From the listing below, pull out every line from the one with "INFORMATION" to the one with "MAKE A SUBMISSION", both included, and copy them word for word.

Data records —
+++
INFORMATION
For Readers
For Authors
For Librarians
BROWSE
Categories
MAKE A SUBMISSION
+++
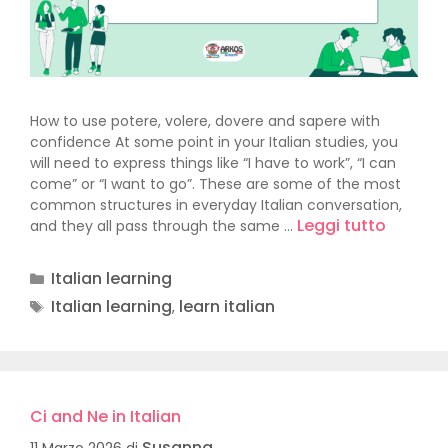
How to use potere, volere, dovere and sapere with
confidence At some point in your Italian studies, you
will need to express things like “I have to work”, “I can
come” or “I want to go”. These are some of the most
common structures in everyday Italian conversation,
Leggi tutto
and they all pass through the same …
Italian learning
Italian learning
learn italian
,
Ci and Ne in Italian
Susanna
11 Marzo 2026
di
+++
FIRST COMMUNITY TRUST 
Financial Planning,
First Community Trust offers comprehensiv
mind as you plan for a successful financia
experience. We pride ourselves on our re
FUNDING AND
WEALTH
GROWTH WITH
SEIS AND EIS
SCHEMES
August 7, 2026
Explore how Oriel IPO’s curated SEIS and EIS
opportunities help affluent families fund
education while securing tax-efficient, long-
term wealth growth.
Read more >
+++
Completed task —
INFORMATION
For Readers
For Authors
For Librarians
BROWSE
Categories
MAKE A SUBMISSION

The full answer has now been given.